-- ASSIGNMENT --
Extend the foxglove article below, starting after its last sentence.

-- SOURCE EXTRACT --
==================================================
Currently, enjoying your foxgloves in full flower but wondering how long they will last? Let’s have a look and find out how long foxgloves flower for.
How Long Do Foxgloves Flower For?
As a general rule of thumb though expect two months of flowering out of your foxgloves and if you get any longer then count yourself lucky.
Deadhead For Second Flowering
Deadheading finished foxglove flowers can often induce a second flowering in the same year from your plant.
Cut the spent stems all the way back to the base of the plant using a pair of sharp secateurs.
Then give the plant a really good water and a good feed. This will often encourage the plant back into fresh growth and before long you will be greeted with new flowers.
As with most plants the second blooming is often not as large or as impressive as the first but it is still well worthwhile.
What to do With Deadheaded Flowers
You will see many people online telling you not to put dead foxglove flower heads in your compost heap as the seeds will stay there and you will then spread them around your garden.
While this is technically true it only matters if you cold compost. If you use hot composting methods then the heat will be enough to kill the seeds, as it does with all weed seeds.
This is why hot composting is such a good idea, and it’s not hard to do. You just need to make a big heap, use a mix of brown and green materials and turn it regularly.
Save The Seed
You can also save the seed from your foxgloves when you remove the spent flowers. This is great if you plan on growing some fresh plants from seed to grow in a different area of your garden.
How To Get A Foxglove Display Every Year
So if you want flowers every year what do you need to do? The answer is simple but requires a little more work to set up.
Essentially you need to have a staggered system set up, where you have some foxgloves in their first year and some in their second year at all times.
This means you will never be without flowers come summertime.
And the best thing about growing your foxgloves like this is that once it is up and running you can leave the plants to it. They will self-seed every year giving you fresh plants every year.
==================================================
-- DATA EXTRACTS --
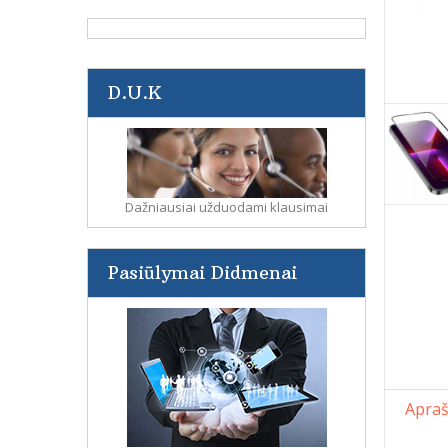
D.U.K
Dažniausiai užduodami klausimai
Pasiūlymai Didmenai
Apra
==================================================
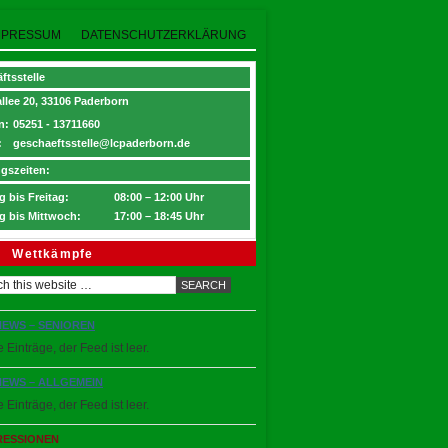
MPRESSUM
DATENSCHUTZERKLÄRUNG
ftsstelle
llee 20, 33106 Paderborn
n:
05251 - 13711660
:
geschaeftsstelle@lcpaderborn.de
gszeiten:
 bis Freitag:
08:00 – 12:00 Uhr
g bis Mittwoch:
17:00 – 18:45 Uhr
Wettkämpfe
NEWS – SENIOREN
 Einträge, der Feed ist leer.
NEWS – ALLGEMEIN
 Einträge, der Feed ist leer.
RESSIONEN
==================================================
-- EXERCISE ANSWER --
Then because the flowering is staggered the seeding will be staggered. So you will have a perpetual cycle of young plants not flowering and older plants flowering from now on. It goes without saying that with this method you need to let the plants self-seed, so no overactive deadheading!
You can find out more about growing foxgloves in this way in my post When To Sow Foxglove Seeds.
More On Foxgloves
Foxgloves (Digitalis) is a flowering plant that actually contains biennials, perennials and shrubs all under the common name foxglove.
These plants are native to Europe and even parts of northern Africa, they are woodland plants and as such love a little bit of shade.
As most people are aware foxgloves are poisonous if digested. The active ingredient in foxgloves that makes them poisonous also works as a medicine as as such numerous drugs are made using foxgloves.
Fatalities are rare from foxgloves but they do occur and for this reason, it is important to take care when gardening with foxglove, wear gloves when handling them and make sure you avoid touching your eyes or mouth after handling them.
Most fatalities actually occur when the plant has been mistaken for something else and digested in large quantities.
There have also been numerous reports of young children dying after drinking the vase water that foxgloves have been in. This is definitely something to think about if you plan on using them as a cut flower and your house has children or grandchildren in it!